Below is an example of how to use this with PyTorch:

class CustomType:
    def __init__(self, tensor):
        self.data = tensor

    # SMP will call this to invoke slicing on the object passing in total microbatches (num_mb)
    # and the current microbatch index (mb).
    def smp_slice(self, num_mb, mb, axis):
        dim_size = list(self.data.size())[axis]

        split_size = dim_size // num_mb
        sliced_tensor = self.data.narrow(axis, mb * split_size, split_size)
        return CustomType(sliced_tensor, self.other)

custom_obj = CustomType(torch.ones(4,))

@smp.step()
def step(custom_obj):
    loss = model(custom_obj)
    model.backward(loss)
    return loss

PyTorch
- Add support for smp.DistributedModel.cpu()
  
  smp.DistributedModel.cpu() allgathers parameters and buffers across all mp_ranks and moves them to the CPU.
- Add trace_memory_usage option to smp.DistributedModel to measure memory usage per module
  
  Adds trace_memory_usage option to smp.DistributedModel. This attempts to measure memory usage per module during tracing. If this is disabled, memory usage is estimated through the sizes of tensors returned from the module. This option is disabled by default.

Bug Fixes

PyTorch
- torch.nn.Sequential: Fix a bug with torch.nn.Sequential which causes a failure with the error message : shouldnt go less than 0, there is a bug when the inputs to the first module don’t require grads.
- smp.DistributedModel: Fix a bug with DistributedModel execution when a module has multiple parents.

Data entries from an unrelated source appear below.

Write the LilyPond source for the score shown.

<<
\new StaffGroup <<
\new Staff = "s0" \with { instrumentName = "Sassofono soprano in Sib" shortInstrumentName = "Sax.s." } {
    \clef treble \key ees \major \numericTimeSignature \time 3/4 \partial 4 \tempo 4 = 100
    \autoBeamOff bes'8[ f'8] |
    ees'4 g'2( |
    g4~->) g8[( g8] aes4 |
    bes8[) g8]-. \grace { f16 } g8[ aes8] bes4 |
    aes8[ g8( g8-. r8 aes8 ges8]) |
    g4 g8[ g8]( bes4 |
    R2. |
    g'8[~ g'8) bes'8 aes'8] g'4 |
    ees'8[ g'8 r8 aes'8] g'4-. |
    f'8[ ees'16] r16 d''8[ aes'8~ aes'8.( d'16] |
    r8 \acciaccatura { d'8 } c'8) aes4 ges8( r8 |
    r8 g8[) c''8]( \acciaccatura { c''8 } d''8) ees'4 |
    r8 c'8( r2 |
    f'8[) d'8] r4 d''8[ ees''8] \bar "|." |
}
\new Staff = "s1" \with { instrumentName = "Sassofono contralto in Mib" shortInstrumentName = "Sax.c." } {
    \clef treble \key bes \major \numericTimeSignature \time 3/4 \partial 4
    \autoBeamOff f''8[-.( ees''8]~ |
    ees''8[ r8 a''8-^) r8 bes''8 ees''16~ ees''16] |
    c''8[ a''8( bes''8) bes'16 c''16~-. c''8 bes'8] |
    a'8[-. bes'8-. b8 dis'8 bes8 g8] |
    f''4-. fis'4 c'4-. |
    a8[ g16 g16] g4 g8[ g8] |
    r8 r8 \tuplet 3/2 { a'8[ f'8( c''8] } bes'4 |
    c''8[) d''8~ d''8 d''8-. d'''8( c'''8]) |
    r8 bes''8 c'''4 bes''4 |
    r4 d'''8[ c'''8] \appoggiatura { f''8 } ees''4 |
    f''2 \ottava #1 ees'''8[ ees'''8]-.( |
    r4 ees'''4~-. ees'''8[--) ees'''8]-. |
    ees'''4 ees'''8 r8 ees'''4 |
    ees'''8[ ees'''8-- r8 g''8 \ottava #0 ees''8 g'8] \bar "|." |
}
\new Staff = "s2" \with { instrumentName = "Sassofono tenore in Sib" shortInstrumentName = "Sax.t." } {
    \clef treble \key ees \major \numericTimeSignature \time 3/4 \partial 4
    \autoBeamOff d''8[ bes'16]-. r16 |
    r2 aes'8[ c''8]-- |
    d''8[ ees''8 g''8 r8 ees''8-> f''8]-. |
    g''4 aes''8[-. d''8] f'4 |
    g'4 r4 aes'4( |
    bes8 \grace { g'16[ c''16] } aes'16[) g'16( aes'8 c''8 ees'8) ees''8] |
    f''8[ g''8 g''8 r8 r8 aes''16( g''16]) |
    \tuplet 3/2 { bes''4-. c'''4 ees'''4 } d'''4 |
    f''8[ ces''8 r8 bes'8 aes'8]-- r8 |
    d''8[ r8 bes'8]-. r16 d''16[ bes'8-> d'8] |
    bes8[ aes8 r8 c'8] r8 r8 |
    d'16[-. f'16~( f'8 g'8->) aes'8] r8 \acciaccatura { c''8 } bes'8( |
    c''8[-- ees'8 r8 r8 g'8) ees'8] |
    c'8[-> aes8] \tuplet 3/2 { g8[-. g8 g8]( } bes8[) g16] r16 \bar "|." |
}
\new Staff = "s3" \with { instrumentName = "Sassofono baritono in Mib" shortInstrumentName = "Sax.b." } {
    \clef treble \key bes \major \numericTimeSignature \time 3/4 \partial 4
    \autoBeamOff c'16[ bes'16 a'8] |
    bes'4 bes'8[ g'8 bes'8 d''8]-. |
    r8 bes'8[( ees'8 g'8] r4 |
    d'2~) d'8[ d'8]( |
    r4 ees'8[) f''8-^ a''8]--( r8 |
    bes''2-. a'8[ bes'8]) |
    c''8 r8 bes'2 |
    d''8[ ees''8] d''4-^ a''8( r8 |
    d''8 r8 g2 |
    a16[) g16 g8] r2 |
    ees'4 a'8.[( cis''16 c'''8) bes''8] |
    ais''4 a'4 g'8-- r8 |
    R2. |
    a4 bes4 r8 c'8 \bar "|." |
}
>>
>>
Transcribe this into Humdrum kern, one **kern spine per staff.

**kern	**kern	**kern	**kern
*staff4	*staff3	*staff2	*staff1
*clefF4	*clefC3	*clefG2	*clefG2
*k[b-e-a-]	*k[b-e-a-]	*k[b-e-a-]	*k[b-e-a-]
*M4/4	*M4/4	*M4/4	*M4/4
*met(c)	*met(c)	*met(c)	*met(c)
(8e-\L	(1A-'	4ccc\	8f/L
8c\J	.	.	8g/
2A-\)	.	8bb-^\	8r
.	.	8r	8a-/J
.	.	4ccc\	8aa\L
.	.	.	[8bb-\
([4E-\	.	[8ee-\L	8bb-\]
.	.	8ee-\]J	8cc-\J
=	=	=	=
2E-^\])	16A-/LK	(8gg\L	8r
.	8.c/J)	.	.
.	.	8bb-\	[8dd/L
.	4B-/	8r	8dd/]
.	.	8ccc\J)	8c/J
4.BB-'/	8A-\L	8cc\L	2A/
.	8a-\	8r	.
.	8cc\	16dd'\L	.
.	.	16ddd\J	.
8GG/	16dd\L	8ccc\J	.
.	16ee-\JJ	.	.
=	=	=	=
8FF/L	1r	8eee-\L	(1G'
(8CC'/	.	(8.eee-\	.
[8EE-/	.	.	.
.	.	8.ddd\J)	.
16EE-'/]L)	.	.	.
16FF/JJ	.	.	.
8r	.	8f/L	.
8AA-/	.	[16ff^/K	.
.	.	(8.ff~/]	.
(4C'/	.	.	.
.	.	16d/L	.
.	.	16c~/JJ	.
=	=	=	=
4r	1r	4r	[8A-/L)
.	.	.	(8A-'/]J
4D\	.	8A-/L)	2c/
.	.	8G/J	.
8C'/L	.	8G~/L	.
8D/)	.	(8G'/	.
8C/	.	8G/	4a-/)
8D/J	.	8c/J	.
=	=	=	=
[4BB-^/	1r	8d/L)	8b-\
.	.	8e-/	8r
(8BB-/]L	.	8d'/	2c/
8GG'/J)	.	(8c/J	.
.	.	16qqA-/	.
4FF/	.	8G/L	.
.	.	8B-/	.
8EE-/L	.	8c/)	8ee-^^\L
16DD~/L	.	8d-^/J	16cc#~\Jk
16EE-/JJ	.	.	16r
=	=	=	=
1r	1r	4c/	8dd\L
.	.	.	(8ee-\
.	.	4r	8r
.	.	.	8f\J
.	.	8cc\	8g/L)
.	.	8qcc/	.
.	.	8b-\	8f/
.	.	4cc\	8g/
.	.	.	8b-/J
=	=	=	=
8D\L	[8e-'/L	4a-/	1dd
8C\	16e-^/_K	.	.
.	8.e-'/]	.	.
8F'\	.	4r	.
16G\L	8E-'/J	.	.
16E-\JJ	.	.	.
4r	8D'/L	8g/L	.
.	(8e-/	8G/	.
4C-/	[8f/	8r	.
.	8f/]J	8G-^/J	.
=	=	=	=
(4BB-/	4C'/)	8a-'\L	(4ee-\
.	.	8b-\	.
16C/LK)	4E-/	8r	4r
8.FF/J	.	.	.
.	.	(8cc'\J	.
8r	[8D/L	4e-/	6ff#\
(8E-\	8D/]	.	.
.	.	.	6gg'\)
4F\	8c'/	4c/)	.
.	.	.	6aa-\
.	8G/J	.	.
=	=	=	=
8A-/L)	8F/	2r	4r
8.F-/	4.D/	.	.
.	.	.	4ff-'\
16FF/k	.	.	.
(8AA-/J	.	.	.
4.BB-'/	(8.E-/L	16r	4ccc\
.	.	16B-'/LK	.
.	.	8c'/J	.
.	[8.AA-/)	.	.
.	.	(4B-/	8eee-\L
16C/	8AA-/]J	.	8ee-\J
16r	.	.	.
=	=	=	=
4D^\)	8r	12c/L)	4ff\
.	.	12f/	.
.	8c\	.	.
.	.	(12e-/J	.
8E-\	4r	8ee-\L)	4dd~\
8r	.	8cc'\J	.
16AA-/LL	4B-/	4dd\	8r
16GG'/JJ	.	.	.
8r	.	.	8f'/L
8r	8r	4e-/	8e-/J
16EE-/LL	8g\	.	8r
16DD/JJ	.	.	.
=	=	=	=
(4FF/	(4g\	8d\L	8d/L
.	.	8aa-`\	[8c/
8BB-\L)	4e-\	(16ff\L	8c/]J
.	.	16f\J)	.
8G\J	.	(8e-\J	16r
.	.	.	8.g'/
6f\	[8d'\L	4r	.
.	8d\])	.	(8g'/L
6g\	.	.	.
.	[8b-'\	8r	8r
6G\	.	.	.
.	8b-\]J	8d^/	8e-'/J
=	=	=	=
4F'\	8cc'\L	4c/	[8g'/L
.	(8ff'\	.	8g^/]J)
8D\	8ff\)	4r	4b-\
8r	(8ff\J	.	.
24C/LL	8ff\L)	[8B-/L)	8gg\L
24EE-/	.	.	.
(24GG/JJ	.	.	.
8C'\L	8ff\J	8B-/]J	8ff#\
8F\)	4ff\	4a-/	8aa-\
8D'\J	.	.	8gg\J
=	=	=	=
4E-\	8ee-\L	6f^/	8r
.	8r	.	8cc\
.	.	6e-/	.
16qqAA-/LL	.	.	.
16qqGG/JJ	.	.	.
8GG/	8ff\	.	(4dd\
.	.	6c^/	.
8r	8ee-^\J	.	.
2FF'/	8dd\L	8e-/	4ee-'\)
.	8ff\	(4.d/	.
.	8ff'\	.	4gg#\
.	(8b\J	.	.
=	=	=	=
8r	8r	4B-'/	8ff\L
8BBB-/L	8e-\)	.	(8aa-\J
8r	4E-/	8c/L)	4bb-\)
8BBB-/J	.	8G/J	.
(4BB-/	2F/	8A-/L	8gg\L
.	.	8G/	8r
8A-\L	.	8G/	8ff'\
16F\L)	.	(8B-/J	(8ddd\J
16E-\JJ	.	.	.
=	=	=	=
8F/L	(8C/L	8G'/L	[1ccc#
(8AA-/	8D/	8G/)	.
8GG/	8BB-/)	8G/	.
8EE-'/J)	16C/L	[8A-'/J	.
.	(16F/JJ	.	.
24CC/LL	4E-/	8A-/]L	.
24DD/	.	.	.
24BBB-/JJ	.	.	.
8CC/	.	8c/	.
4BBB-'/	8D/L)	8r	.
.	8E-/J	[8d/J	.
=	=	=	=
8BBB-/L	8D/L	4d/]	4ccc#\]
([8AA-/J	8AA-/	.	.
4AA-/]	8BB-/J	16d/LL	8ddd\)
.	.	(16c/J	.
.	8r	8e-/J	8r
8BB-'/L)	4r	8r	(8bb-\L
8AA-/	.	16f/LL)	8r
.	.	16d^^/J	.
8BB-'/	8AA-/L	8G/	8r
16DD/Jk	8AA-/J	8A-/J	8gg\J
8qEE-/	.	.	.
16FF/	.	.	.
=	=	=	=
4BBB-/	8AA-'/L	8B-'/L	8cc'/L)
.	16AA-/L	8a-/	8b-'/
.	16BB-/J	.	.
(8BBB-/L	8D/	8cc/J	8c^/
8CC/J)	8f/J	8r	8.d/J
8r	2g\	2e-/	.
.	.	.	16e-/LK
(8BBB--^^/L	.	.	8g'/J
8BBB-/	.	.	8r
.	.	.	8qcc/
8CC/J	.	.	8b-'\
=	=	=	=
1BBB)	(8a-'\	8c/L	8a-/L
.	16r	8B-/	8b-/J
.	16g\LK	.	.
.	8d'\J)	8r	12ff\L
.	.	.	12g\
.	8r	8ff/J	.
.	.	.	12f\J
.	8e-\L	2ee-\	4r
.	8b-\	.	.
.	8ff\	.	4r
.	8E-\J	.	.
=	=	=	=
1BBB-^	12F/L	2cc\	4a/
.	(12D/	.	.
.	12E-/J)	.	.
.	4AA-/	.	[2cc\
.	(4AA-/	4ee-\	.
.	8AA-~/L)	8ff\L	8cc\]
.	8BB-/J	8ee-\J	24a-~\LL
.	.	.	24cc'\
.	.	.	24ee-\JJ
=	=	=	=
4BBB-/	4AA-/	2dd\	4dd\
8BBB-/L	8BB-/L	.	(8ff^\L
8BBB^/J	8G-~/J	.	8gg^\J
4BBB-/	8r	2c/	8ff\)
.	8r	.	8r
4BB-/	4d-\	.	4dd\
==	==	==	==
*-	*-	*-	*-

The bug surfaces with the error message: actual_parent should be different than module_execution_stack parent only for torch.nn.ModuleList
- apex.optimizers.FusedNovoGrad: Fix a bug with apex.optimizers.FusedNovoGrad which surfaces with the error message: KeyError: 'exp_avg_sq'

Improvements

Usability

PyTorch
- smp.DistributedModel: Improve the error message when the forward pass on smp.DistributedModel is called outside the smp.step decorated function.
- smp.load: Add user friendly error messages when loading checkpoints with smp.load.

Partitioning Algorithm

PyTorch
- Better memory balancing by taking into account the existing modules already assigned to the parent, while partitioning the children of a given module.

Performance

Tensorflow
- Addresses long pre-processing times introduced by SMP XLA optimizer when dealing with large graphs and large number of microbatches. BERT (large) preprocessing time goes down from 40 minutes to 6 minutes on p3.16xlarge.

Known Issues

PyTorch
- Serialization for Torch in SMP overwrites instances of dict subclass to be dict itself, instead of the instances of subclass. One of the use cases which fails because of this issue is when a user implements a subclass of OrderedDict with the __getitem__ method. After serialization/deserialization in SMP, indexing on the object will lead to errors. A workaround is to use the dict keys to access the underlying item.